▶ SELECTED TEXT:

# # # # #

Environment

Published — February 26, 2009 Updated — May 19, 2014 at 12:19 pm ET

The “soft underbelly” of development?

Alternative septic systems a troublesome fix for rural areas

Introduction

Diana Johns says she would not have bought her home in Leesburg, Virginia, if she had known it operated on an alternative septic system, which can be seen in background. (Amy Reinink)

Diana Johns had just moved into her four-bedroom, 6,500-square-foot Leesburg, Virginia, home in 2002 and was thrilled with its elegant pillars, golf-course views, and expansive, sunny rooms. But the bleating alarm tied to the home’s “nonconventional” septic system signaled that beneath the surface, something was terribly wrong.

An inspection revealed that excessive water use and other possible factors had caused the septic system to back up with untreated wastewater. Inspectors told the family — Diana Johns, her husband, Gregg, and their four boys — that if they cut their water use, stopped using the builder-installed garbage disposal, used only environmentally friendly cleaning products, and had the system serviced frequently, it should work just fine.

# # # # #

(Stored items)
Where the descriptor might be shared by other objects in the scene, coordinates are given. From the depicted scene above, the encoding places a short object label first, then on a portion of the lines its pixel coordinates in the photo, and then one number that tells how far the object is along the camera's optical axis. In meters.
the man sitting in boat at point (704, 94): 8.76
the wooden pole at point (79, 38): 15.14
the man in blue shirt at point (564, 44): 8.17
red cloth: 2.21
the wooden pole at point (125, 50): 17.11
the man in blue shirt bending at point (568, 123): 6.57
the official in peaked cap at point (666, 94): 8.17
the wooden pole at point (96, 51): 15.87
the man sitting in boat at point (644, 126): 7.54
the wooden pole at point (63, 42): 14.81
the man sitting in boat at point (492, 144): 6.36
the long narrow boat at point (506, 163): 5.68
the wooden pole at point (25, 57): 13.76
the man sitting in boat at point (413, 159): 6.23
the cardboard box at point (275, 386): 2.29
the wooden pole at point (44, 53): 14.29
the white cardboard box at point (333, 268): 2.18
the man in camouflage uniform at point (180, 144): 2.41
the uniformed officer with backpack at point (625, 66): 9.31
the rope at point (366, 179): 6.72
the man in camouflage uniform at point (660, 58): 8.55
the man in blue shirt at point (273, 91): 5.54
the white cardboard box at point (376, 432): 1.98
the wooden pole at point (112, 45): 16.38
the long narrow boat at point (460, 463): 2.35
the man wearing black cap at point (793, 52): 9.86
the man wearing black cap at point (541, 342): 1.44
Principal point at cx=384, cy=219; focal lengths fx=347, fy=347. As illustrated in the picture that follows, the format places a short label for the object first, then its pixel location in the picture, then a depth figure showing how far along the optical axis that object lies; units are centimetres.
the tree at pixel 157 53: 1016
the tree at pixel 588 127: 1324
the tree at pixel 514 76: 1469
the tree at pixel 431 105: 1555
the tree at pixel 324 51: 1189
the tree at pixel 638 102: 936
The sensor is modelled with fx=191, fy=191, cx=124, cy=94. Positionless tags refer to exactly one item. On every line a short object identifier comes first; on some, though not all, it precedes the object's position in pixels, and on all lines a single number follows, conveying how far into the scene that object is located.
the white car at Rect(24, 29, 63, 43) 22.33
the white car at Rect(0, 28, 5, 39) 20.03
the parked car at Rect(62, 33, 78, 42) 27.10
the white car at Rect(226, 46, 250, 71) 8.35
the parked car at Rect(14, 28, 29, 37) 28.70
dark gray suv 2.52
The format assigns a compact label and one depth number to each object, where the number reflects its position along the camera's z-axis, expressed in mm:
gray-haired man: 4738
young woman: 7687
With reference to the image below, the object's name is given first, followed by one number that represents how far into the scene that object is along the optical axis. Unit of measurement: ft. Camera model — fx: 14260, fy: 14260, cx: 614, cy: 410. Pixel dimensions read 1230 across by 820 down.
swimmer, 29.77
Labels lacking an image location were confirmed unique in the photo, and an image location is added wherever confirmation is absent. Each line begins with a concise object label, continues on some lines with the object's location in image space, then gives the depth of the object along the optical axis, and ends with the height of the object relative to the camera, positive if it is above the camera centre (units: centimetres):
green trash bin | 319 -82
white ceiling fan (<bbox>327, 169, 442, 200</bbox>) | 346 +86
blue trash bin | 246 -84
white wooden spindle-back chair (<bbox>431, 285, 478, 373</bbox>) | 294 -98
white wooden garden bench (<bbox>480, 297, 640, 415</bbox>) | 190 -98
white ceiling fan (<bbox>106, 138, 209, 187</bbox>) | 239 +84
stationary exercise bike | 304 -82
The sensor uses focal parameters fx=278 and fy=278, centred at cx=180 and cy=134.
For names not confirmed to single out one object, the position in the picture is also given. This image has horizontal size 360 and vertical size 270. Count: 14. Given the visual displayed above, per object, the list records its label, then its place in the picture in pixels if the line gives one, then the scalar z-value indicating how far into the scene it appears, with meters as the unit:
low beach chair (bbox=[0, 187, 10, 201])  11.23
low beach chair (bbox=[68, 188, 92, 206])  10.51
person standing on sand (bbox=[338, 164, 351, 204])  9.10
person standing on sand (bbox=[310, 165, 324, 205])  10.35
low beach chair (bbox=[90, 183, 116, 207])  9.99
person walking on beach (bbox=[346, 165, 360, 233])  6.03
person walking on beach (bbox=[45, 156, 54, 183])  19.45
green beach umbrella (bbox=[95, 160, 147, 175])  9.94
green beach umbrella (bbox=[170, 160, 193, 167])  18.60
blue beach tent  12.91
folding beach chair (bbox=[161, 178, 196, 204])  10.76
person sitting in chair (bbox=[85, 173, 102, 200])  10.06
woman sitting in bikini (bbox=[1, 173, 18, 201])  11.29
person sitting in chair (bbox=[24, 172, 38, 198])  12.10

# # # # #

▶ WORK TASK: Return the full septic systems article word for word.

▶ OUTPUT OF THE EXERCISE:
Environment

Published — February 26, 2009 Updated — May 19, 2014 at 12:19 pm ET

The “soft underbelly” of development?

Alternative septic systems a troublesome fix for rural areas

Introduction

Diana Johns says she would not have bought her home in Leesburg, Virginia, if she had known it operated on an alternative septic system, which can be seen in background. (Amy Reinink)

Diana Johns had just moved into her four-bedroom, 6,500-square-foot Leesburg, Virginia, home in 2002 and was thrilled with its elegant pillars, golf-course views, and expansive, sunny rooms. But the bleating alarm tied to the home’s “nonconventional” septic system signaled that beneath the surface, something was terribly wrong.

An inspection revealed that excessive water use and other possible factors had caused the septic system to back up with untreated wastewater. Inspectors told the family — Diana Johns, her husband, Gregg, and their four boys — that if they cut their water use, stopped using the builder-installed garbage disposal, used only environmentally friendly cleaning products, and had the system serviced frequently, it should work just fine.